[[ Supplied material open ]]
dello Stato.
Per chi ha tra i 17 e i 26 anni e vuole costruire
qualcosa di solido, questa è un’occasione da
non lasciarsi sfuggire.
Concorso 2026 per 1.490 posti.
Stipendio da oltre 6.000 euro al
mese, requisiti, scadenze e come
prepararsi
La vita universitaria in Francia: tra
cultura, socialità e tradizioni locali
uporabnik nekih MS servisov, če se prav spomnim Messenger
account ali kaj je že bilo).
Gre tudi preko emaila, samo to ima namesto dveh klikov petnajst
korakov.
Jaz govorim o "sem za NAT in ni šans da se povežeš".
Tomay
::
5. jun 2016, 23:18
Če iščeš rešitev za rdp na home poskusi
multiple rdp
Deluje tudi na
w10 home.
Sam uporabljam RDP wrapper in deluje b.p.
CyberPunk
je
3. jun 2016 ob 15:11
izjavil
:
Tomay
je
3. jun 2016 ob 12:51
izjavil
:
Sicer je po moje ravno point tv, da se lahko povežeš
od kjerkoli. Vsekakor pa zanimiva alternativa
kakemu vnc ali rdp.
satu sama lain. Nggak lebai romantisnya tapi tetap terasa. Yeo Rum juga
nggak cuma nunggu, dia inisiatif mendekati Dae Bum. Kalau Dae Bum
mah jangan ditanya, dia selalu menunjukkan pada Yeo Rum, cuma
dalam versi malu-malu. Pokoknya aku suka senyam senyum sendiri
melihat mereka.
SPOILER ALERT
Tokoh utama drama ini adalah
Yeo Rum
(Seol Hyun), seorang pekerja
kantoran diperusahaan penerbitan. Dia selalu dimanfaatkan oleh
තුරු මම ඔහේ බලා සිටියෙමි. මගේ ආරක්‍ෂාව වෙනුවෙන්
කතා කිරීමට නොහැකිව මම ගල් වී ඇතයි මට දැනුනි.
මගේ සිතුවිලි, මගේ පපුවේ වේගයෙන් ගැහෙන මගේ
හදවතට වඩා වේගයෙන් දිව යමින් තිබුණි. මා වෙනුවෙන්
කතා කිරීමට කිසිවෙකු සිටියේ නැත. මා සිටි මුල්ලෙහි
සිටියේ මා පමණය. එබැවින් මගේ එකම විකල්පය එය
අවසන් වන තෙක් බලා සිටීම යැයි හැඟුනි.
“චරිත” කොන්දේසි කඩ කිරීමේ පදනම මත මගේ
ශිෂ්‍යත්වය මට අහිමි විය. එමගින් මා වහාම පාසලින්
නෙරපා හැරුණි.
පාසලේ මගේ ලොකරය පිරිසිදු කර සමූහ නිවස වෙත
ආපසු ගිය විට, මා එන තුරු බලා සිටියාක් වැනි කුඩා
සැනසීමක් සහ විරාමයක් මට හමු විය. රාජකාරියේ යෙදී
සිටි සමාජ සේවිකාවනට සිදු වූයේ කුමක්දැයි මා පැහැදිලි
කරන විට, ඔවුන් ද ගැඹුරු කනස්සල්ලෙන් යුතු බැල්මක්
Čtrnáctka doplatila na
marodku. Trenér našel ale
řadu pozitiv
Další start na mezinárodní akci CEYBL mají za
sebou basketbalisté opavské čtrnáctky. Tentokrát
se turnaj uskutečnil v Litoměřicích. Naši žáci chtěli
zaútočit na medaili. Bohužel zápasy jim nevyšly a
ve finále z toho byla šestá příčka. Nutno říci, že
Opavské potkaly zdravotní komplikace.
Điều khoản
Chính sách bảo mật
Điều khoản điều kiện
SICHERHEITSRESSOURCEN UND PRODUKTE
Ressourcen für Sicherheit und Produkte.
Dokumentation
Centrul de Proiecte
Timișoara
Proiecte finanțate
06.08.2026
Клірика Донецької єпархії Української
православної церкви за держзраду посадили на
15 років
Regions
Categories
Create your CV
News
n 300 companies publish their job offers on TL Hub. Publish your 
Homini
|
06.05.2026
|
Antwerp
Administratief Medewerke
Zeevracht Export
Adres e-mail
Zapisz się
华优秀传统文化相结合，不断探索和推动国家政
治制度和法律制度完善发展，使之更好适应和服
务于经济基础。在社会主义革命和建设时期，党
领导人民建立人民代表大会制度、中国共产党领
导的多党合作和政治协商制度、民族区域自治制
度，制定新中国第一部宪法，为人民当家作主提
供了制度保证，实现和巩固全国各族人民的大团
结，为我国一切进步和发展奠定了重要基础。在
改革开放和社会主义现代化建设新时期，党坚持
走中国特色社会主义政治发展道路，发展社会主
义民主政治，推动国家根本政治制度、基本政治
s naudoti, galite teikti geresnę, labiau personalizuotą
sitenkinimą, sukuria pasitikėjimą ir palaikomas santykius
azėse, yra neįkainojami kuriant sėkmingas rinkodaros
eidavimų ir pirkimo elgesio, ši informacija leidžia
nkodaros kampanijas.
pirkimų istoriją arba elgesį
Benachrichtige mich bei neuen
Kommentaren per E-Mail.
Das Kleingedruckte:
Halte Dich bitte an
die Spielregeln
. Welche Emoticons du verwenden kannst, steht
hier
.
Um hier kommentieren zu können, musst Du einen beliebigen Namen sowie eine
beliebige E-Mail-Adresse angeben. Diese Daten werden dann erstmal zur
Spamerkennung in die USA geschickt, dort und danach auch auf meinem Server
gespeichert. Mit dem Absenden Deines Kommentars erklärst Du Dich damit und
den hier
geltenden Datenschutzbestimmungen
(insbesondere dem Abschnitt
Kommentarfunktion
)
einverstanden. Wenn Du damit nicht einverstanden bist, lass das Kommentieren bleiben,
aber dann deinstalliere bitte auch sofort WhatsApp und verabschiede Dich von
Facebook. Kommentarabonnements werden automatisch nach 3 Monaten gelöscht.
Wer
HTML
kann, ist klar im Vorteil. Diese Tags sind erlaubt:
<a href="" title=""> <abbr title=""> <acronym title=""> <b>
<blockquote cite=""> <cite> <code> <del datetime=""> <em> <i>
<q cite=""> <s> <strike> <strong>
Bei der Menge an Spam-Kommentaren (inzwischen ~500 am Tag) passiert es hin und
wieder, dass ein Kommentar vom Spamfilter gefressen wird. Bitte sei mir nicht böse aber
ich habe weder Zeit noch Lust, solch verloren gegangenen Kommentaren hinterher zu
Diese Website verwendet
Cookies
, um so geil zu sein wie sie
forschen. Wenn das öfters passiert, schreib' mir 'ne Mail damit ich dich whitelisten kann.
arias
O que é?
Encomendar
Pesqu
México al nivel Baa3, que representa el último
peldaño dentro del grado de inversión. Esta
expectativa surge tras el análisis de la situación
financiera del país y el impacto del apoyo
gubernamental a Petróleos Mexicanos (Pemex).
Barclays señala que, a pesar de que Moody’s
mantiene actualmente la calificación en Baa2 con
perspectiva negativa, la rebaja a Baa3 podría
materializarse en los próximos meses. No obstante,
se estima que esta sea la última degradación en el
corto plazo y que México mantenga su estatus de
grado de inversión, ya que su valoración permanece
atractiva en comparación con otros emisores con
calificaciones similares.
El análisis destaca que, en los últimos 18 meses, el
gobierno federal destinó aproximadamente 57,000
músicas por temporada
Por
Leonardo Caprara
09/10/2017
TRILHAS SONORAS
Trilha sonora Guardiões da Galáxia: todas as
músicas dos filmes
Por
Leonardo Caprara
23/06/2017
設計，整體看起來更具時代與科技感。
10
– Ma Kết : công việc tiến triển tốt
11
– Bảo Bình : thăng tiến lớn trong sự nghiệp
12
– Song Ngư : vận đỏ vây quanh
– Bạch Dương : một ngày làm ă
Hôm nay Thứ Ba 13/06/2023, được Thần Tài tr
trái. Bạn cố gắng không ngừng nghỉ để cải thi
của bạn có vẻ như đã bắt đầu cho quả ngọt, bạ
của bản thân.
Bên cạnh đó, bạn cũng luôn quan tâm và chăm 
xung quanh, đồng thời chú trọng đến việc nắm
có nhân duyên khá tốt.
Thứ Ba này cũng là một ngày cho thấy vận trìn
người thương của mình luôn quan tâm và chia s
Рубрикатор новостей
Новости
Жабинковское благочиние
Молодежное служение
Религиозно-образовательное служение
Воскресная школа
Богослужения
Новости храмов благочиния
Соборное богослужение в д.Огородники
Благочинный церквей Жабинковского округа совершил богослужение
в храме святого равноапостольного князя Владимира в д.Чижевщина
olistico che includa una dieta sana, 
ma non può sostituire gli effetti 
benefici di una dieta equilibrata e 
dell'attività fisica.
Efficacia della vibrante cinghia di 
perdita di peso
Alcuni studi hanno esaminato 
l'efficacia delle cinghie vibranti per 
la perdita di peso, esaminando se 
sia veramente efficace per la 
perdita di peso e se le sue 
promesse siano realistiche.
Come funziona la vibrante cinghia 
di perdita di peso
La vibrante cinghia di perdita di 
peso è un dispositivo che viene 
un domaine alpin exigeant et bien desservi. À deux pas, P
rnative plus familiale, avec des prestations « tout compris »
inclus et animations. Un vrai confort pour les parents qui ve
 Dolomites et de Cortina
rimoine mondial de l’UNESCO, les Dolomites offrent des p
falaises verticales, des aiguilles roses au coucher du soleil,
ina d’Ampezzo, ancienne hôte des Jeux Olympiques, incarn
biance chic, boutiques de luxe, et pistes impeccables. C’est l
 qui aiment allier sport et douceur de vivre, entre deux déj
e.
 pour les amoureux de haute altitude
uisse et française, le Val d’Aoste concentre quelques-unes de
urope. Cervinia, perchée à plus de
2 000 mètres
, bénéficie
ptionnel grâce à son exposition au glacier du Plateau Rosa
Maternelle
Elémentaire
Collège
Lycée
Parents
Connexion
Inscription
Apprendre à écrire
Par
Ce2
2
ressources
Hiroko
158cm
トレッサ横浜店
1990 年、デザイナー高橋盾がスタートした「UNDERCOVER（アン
[[ Supplied material closed ]]
(Directive)
Copy exactly the opening line of the material, the line bearing "kantoran diperusahaan penerbitan.", and every line between them. Include nothing else.

(Task result)
dello Stato.
Per chi ha tra i 17 e i 26 anni e vuole costruire
qualcosa di solido, questa è un’occasione da
non lasciarsi sfuggire.
Concorso 2026 per 1.490 posti.
Stipendio da oltre 6.000 euro al
mese, requisiti, scadenze e come
prepararsi
La vita universitaria in Francia: tra
cultura, socialità e tradizioni locali
uporabnik nekih MS servisov, če se prav spomnim Messenger
account ali kaj je že bilo).
Gre tudi preko emaila, samo to ima namesto dveh klikov petnajst
korakov.
Jaz govorim o "sem za NAT in ni šans da se povežeš".
Tomay
::
5. jun 2016, 23:18
Če iščeš rešitev za rdp na home poskusi
multiple rdp
Deluje tudi na
w10 home.
Sam uporabljam RDP wrapper in deluje b.p.
CyberPunk
je
3. jun 2016 ob 15:11
izjavil
:
Tomay
je
3. jun 2016 ob 12:51
izjavil
:
Sicer je po moje ravno point tv, da se lahko povežeš
od kjerkoli. Vsekakor pa zanimiva alternativa
kakemu vnc ali rdp.
satu sama lain. Nggak lebai romantisnya tapi tetap terasa. Yeo Rum juga
nggak cuma nunggu, dia inisiatif mendekati Dae Bum. Kalau Dae Bum
mah jangan ditanya, dia selalu menunjukkan pada Yeo Rum, cuma
dalam versi malu-malu. Pokoknya aku suka senyam senyum sendiri
melihat mereka.
SPOILER ALERT
Tokoh utama drama ini adalah
Yeo Rum
(Seol Hyun), seorang pekerja
kantoran diperusahaan penerbitan. Dia selalu dimanfaatkan oleh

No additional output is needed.